Reilly-Cooper concludes her talk by stating:

“If we take gender identity entirely subjectively, there becomes no way, either in principle or practice, to determine men from women. So, you could find yourself, say, in a room with all the people that are here today and be absolutely incapable of knowing who in this room is a man and who is a woman. There would be no way in determining it. . . . As soon as that happens men and women as a political class disappear; men and women can no longer exist if you define gender entirely subjectively.”

Her fearmongering about the elimination of cisgender men and cisgender women is identical to the fearmongering religious zealots use against gay marriage — if marriage isn’t confined to one man and one woman, then the word becomes irrelevant. Ryan T. Anderson, a research fellow at the conservative think tank, The Heritage Foundation, wrote last summer after the Supreme Court’s Obergefell ruling:

“Redefining marriage to make it a genderless institution fundamentally changes marriage: It makes the relationship more about the desires of adults than about the needs — or rights — of children. It teaches the lie that mothers and fathers are interchangeable. Indeed, the judicial redefinition of marriage to exclude the marital norm of male-female sexual complementarity raises the question of what other marital norms may be excluded.”

In the Q&A after her lecture, Reilly-Cooper expressed how troubling she finds it that there are “very young, vulnerable, distressed people going online and find[ing] this [gender identity] doctrine.” You see, it’s about the children, the poor, vulnerable children. The same children Anderson is concerned about; the same children supporters of Prop 8 were concerned about. These tactics are the same: make the claim that inclusion and equality will somehow lead to the complete and utter breakdown of society. If the social norms we invented are changed in any way, society will suffer. And if that doesn’t convince you — think about the children.

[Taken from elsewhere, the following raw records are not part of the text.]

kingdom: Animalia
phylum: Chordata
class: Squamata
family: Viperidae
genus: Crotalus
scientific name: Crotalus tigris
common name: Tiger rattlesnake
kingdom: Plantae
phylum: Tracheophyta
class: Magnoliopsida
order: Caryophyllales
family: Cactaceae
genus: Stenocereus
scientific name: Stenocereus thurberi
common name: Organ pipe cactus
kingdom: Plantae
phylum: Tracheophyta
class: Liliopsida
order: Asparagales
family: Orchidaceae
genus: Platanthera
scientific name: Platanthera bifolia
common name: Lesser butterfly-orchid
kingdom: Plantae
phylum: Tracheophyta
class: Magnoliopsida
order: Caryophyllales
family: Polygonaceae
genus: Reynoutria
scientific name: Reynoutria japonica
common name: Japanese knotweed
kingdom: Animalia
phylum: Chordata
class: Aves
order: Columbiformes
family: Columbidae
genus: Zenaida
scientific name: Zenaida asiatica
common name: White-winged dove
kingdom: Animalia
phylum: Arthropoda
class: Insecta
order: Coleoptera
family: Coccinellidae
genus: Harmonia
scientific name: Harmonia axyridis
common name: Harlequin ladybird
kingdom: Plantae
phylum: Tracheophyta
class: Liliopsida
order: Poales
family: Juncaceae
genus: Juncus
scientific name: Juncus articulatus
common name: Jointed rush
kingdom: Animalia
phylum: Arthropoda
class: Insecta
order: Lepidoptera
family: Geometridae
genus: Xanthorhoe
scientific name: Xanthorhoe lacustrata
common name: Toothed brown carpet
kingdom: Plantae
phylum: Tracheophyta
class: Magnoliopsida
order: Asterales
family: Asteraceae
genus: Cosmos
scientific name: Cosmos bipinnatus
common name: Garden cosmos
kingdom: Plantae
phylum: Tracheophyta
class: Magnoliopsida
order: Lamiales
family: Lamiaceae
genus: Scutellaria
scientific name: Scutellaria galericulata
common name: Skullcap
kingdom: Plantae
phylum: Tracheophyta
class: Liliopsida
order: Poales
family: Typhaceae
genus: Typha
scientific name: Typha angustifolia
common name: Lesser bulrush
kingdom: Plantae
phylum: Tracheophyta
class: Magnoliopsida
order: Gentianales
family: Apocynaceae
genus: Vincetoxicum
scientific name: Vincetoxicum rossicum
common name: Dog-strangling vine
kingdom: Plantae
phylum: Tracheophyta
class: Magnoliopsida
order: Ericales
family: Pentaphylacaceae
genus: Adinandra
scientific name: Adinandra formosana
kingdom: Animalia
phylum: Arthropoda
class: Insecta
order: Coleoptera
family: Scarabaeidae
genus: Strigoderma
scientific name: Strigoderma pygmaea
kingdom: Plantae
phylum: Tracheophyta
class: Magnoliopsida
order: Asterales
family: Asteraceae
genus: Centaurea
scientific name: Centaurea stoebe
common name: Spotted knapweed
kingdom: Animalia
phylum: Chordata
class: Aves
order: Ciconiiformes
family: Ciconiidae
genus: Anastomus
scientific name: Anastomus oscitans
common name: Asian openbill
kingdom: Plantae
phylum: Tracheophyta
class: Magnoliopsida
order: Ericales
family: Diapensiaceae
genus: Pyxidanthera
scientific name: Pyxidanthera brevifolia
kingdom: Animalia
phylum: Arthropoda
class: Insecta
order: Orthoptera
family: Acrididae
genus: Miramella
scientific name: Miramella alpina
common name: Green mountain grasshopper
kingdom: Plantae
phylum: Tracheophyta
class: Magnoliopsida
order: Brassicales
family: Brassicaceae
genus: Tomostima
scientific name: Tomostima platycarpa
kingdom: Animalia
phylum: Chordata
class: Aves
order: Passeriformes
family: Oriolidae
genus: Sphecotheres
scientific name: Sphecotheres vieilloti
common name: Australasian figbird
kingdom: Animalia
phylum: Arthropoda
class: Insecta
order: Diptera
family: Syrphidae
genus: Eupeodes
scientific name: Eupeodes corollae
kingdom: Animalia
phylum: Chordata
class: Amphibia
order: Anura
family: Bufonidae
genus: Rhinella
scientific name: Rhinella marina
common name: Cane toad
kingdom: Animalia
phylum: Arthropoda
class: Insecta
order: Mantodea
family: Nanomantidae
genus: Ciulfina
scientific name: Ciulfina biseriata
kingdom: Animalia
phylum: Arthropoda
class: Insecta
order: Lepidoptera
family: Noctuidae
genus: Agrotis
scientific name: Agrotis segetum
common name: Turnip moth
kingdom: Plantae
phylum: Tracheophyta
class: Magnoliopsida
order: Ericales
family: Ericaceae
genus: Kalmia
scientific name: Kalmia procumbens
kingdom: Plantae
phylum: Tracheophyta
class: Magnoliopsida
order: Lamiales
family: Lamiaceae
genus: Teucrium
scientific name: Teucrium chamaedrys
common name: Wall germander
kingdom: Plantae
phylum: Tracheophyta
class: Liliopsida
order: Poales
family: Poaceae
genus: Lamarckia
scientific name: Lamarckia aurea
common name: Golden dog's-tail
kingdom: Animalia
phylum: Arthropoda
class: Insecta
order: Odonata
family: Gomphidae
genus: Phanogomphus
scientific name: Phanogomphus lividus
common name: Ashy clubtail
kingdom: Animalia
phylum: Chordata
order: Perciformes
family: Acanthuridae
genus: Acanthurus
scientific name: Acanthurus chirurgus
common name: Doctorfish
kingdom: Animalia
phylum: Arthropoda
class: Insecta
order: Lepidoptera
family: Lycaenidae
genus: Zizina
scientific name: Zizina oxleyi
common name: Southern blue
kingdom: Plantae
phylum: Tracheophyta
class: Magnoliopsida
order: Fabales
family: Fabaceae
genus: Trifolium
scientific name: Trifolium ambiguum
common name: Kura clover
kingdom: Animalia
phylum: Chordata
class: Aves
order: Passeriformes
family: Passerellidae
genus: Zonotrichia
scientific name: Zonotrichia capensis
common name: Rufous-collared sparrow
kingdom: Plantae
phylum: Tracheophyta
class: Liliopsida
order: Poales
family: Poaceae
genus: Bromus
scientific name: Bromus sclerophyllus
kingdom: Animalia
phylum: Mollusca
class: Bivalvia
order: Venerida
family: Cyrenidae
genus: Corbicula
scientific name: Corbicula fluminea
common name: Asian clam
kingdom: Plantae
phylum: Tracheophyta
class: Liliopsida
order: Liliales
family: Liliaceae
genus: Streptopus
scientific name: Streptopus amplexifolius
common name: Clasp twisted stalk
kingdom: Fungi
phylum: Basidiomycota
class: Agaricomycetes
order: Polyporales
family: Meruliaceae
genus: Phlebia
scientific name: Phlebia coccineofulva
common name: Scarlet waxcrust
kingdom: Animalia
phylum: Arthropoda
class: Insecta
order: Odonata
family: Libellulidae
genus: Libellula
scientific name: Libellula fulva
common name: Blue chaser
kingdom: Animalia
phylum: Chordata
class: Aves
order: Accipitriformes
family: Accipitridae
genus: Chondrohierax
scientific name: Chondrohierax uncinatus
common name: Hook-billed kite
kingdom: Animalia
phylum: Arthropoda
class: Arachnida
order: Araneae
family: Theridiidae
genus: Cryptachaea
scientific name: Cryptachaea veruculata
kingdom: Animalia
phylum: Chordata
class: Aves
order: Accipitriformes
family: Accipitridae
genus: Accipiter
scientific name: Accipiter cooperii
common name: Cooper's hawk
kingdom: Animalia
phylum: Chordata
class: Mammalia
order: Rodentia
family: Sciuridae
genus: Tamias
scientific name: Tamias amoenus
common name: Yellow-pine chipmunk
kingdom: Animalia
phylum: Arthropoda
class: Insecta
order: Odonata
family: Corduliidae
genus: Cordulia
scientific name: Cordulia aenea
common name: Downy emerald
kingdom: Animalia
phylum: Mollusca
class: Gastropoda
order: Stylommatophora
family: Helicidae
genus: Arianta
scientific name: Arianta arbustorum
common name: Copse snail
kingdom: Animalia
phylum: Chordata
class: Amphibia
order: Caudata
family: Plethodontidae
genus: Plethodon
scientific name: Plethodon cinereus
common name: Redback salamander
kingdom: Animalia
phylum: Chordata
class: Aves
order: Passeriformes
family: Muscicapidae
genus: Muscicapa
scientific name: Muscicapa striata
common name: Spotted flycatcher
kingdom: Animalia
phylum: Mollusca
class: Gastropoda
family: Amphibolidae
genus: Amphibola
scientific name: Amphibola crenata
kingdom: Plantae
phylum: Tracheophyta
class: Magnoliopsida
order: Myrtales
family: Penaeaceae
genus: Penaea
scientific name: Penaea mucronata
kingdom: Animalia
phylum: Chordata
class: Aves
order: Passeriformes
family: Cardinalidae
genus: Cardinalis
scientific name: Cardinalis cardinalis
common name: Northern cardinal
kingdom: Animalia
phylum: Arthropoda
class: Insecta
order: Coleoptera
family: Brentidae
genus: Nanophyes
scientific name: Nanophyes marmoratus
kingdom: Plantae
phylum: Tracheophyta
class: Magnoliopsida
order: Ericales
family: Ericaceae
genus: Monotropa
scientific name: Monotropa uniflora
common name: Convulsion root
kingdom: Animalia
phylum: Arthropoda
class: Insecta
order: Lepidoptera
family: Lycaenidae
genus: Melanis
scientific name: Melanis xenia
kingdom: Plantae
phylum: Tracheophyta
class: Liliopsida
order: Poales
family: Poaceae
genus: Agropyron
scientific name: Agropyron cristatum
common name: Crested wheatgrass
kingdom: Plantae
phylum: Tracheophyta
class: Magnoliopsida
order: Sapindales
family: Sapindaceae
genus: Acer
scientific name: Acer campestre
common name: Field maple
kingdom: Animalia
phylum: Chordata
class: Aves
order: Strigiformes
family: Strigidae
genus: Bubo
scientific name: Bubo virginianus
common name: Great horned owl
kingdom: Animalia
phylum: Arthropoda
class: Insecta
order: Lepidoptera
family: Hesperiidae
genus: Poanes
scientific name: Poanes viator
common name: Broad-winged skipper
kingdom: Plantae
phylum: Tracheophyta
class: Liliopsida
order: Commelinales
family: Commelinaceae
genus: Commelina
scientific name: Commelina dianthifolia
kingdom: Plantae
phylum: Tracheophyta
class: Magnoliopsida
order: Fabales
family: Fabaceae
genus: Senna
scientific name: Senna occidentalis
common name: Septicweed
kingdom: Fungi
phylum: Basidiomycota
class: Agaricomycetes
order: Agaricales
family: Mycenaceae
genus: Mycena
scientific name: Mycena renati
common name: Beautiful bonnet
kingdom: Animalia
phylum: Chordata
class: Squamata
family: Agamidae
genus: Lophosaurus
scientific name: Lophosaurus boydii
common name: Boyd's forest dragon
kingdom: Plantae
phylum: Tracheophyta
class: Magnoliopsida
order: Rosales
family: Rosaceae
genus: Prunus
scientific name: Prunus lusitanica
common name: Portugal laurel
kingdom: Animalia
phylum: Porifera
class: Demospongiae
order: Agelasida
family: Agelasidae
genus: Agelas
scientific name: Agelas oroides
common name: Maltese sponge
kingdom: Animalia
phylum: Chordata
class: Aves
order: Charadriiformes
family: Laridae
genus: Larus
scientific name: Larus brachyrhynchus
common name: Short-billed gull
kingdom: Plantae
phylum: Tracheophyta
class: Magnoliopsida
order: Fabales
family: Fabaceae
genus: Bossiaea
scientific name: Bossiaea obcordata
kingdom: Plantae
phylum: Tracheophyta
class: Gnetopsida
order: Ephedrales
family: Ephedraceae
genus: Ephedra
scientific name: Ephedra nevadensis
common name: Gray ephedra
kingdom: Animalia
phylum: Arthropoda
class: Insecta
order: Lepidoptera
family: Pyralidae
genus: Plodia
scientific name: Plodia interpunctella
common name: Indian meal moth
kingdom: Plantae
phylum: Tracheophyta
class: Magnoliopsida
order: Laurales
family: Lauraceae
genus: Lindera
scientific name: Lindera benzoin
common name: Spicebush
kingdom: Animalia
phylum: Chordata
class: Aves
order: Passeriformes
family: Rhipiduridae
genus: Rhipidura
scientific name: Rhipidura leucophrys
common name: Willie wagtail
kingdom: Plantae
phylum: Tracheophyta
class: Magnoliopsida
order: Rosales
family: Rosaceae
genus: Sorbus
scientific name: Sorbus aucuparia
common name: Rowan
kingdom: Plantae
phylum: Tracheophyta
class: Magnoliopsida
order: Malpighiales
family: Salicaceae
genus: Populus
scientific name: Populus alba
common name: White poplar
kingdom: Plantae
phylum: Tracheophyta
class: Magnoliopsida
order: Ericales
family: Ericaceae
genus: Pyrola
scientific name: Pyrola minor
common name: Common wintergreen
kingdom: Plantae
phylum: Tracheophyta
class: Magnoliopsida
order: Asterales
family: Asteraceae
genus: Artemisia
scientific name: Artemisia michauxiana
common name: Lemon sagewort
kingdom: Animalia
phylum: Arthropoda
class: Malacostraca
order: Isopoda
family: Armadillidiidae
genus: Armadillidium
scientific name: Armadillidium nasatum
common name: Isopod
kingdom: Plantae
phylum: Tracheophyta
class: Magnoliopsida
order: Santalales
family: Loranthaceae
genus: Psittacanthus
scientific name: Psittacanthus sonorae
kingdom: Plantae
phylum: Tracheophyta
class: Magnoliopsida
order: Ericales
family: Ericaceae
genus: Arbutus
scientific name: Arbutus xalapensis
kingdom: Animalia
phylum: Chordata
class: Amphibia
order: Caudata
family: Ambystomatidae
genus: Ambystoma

Reilly-Cooper, and others like her, are worried that if you cannot determine a person’s gender by observation, then “men and women can no longer exist.” In case you didn’t know, you already can’t go into a room full of people and determine their gender by looking at them; this has always been true.

This is important, because what she did was erase my existence, and the existence of many others who are neither man nor woman. Her fear is our lived existence, yet our realities aren’t real enough for her to grasp.